La France se lance dans des « contrats à impact social »

La France adopte désormais, dans son secteur financier, des « obligations dans l’action sociale ». Système inventé par le monde des anglo-saxon, ce sont en fait des produits financiers se rapportant à la création d’emplois, la formation et la réinsertion. Pour l’hexagone, ce sera plutôt des « contrats ».

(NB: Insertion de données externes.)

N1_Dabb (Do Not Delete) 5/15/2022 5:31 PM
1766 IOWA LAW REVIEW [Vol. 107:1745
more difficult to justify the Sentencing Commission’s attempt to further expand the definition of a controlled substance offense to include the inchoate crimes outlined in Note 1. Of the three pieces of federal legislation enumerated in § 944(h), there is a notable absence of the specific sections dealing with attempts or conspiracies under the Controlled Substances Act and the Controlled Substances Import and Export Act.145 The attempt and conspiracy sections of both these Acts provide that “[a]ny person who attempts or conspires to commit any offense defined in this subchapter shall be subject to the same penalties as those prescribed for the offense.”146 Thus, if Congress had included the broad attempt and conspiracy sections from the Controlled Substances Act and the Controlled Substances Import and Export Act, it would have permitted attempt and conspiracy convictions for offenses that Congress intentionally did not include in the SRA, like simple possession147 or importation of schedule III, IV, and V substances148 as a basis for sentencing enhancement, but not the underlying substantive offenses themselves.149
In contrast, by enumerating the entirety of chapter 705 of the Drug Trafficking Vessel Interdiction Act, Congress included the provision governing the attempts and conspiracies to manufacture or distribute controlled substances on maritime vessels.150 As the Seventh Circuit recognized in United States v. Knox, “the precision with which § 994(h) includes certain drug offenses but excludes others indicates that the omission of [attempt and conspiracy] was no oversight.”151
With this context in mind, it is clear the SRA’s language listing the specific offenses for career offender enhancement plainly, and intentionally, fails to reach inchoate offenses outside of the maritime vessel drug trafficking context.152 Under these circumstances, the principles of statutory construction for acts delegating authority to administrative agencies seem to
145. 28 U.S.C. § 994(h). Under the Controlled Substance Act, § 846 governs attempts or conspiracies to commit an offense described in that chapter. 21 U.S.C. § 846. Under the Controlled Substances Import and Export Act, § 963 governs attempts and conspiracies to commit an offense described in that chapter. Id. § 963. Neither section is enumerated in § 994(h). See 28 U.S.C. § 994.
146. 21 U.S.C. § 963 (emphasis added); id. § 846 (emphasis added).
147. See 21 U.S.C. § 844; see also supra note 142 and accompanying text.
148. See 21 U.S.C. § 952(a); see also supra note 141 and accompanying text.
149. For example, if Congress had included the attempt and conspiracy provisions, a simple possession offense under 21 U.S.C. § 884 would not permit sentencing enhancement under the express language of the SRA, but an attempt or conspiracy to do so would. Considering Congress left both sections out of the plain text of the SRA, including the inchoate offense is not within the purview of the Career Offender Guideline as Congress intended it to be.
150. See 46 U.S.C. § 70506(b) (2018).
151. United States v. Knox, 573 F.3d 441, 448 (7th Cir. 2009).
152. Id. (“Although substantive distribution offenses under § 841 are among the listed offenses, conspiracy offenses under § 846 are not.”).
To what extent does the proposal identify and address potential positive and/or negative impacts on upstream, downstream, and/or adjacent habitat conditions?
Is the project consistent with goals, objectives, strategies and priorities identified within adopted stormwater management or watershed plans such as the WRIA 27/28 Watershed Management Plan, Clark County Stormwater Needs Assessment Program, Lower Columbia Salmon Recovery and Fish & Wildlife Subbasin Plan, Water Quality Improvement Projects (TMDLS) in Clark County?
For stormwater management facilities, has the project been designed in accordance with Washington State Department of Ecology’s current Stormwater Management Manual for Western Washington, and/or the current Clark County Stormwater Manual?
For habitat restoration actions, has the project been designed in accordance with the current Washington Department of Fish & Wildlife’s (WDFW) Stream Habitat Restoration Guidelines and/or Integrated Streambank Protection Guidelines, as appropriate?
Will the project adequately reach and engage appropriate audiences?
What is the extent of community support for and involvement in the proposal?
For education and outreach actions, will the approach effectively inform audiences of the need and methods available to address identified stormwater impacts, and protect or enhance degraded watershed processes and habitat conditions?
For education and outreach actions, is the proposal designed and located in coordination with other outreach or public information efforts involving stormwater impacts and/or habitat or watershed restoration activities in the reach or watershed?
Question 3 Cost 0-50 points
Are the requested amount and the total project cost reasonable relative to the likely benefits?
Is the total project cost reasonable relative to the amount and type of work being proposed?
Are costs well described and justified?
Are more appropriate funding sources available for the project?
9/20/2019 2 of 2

2 contrats à impact social mis en expérimentation

L’appel à projet pour ce nouveau programme du gouvernement à débuter en mars. Quarante projets ont été proposés, parmi lesquels deux ont été retenus. Ces deniers sont déjà mis en expérimentation après avoir été approuvés par le président de la République. Leur vocation est à 100 % sociale pour ces deux premiers contrats c’est-à-dire qu’il ne s’agit pas de produits financiers comme les autres. Les explications fournies au cabinet ministériel sont rassurantes puisque selon ses dires « la France ne s’engagera jamais dans la titrisation d’obligations sociales ».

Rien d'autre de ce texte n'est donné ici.